How does suspense affect heart rate? Or what can be learned from modeling and analyzing bacteria’s movements or examining the differences in coordination due to hand dominance with and without visual feedback? These are just a few examples of the range of research topics explored by first-year students last month in the Summer Discovery Experience, an intensive summer initiative run by the National Science Foundation-funded PRISM program.
In this four-week immersive program, students experience hands-on research in mathematics, physics, and biology, and receive an introduction to basic research and data analysis methods—all under the guidance of faculty and student mentors. The summer program is taught by three faculty members: Dagmar Sternad, professor of biology and electrical and computer engineering; Alain Karma, professor of physics; and Christopher King, professor of mathematics.

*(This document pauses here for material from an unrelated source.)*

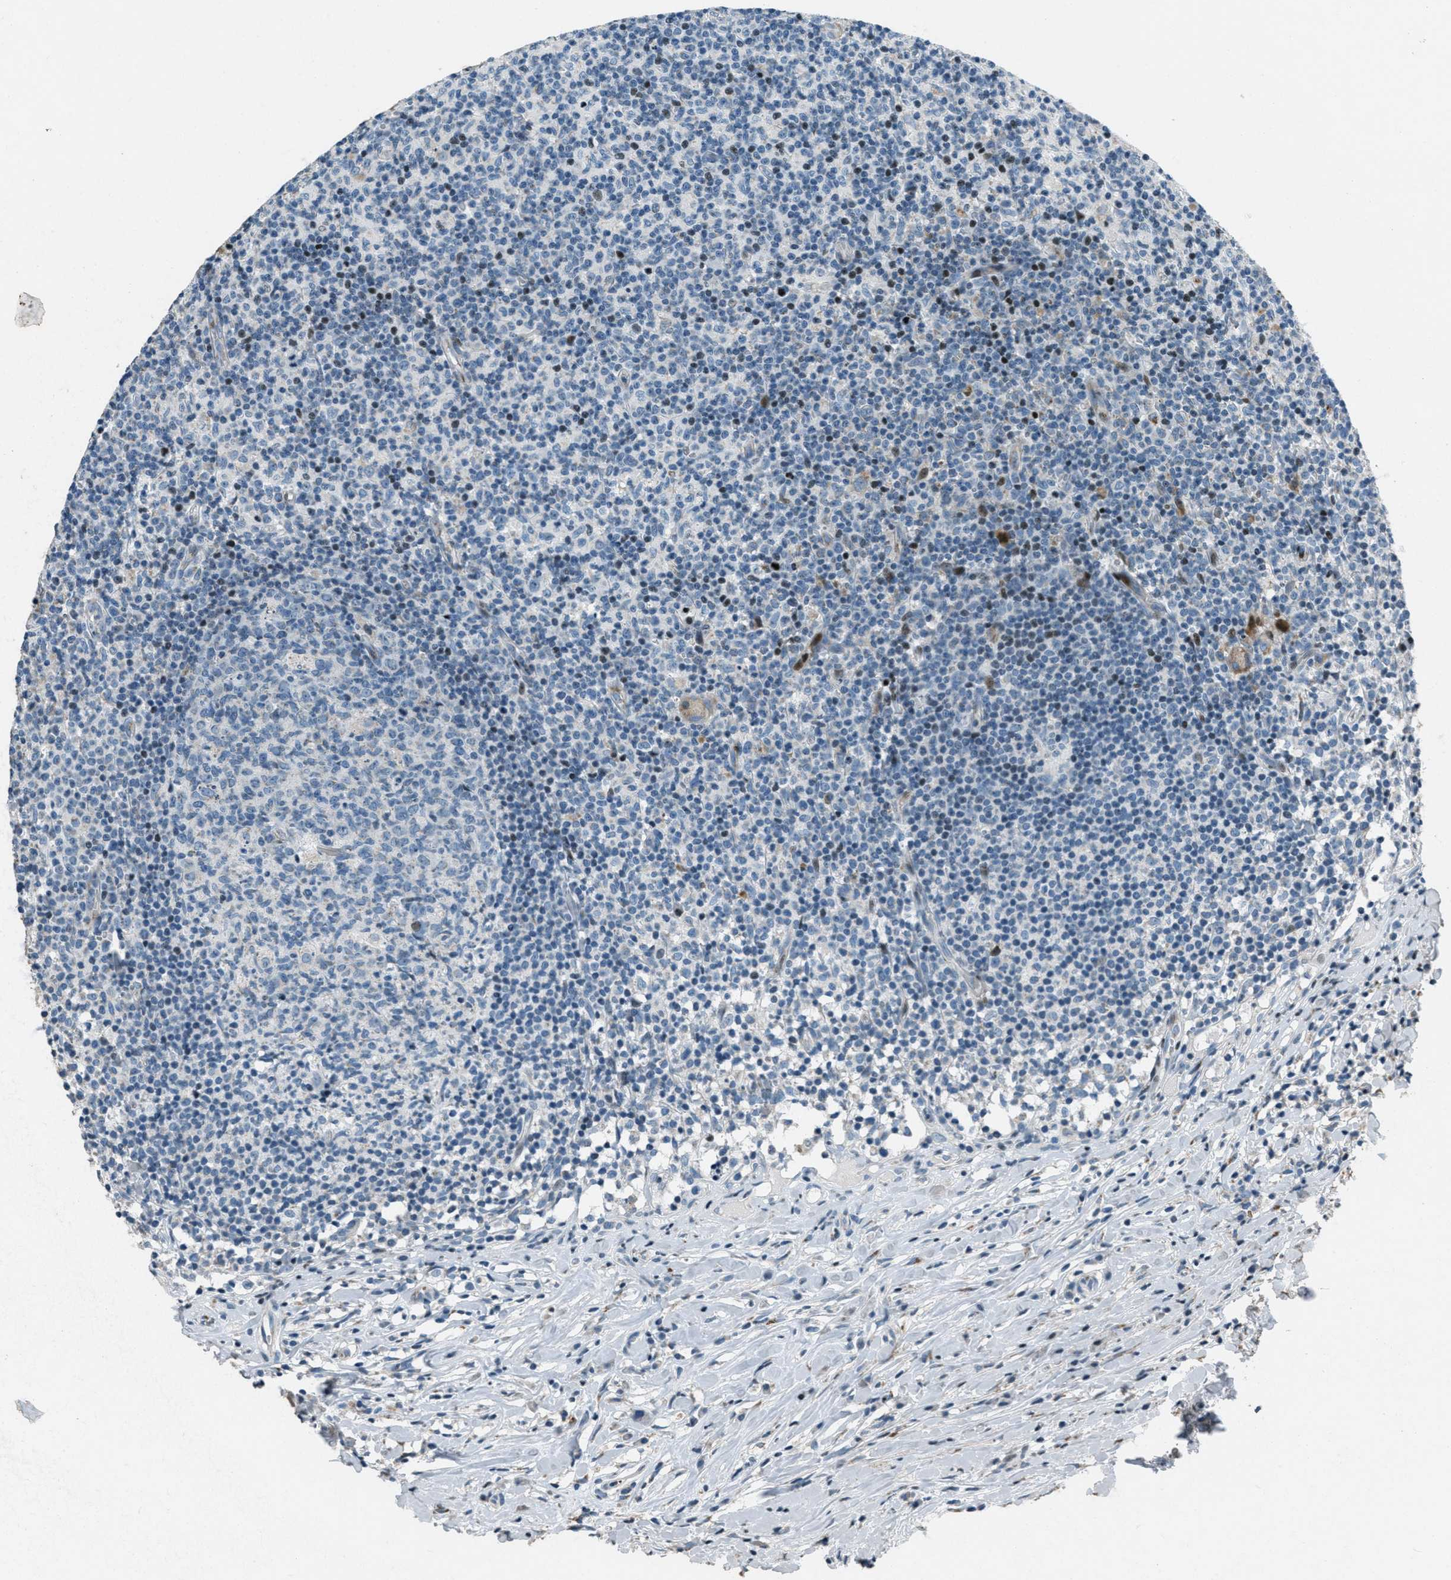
{"staining": {"intensity": "moderate", "quantity": "25%-75%", "location": "nuclear"}, "tissue": "lymph node", "cell_type": "Germinal center cells", "image_type": "normal", "snomed": [{"axis": "morphology", "description": "Normal tissue, NOS"}, {"axis": "morphology", "description": "Inflammation, NOS"}, {"axis": "topography", "description": "Lymph node"}], "caption": "Approximately 25%-75% of germinal center cells in unremarkable human lymph node reveal moderate nuclear protein expression as visualized by brown immunohistochemical staining.", "gene": "GPC6", "patient": {"sex": "male", "age": 55}}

The summer program is one of the activities offered throughout the year by PRISM, run by an interdisciplinary team of five faculty members that also includes Rick Porter, professor in mathematics, and Christos Zahopoulos, director of the Center for STEM Education. Other components of PRISM include a week-long innovative mathematics course held in the late summer, a fall lecture series, and an interdisciplinary class in the spring. Together, these components are designed to attract and engage students through mathematics and science research as well as peer mentoring.
The summer program, Sternad said, gives students an advantage by familiarizing them with research techniques and opportunities early on in their undergraduate experiences. She noted it’s also an environment in which students get the freedom and flexibility to explore their interests, test out their theories, and solve problems without the worry of being graded.
“In this program, students can follow their own noses,” Sternad said. “They define their own research questions and encounter their own problems and challenges. It is the challenges encountered when they optimistically want to solve a problem that present an eye-opening experience for them.”
During the first three weeks of the Summer Discovery Experience, students get a crash course in topics ranging from random walks to heart arrhythmia and movement control through both instruction and hands-on practice. At the end of each week, all students give presentations on the research projects they conducted. In the fourth week, they divide into groups and select a specific research project of their own choice and design, usually related to one of the topics encountered in the previous three weeks.
Dena Guo, a rising second-year student, found the summer program a particularly enriching learning environment. “The thing I liked most was that it focused on the process and how we approached our problems, rather than whether our answers were right or wrong.” Her group’s final project involved creating an algorithm to analyze a patient’s electrocardiogram, specifically the rate and regularity of heartbeats. Guo also credited the summer program with exposing her to Sternad’s Action Lab, which opened her eyes to many exciting potential research opportunities.
Eric Holtzman, a rising third-year student, also attested to the program’s impact. He participated in his first year, and this year he served as a mentor. He explained how he learned even more the second time around from guiding other students’ perspectives.
Through the summer program, Holtzman had also learned MATLAB, a high-level language for numerical computation, analysis, and visualization. He said these skills helped him to land a co-op this summer at the Allen Institute for Brain Science in Seattle.
“It’s amazing to see the students arrive without any programming experience and then see how far they come in solving their problems,” Holtzman said. “The skills they learn, particularly understanding data analysis, are incredibly useful in the research they’ll be doing later on.”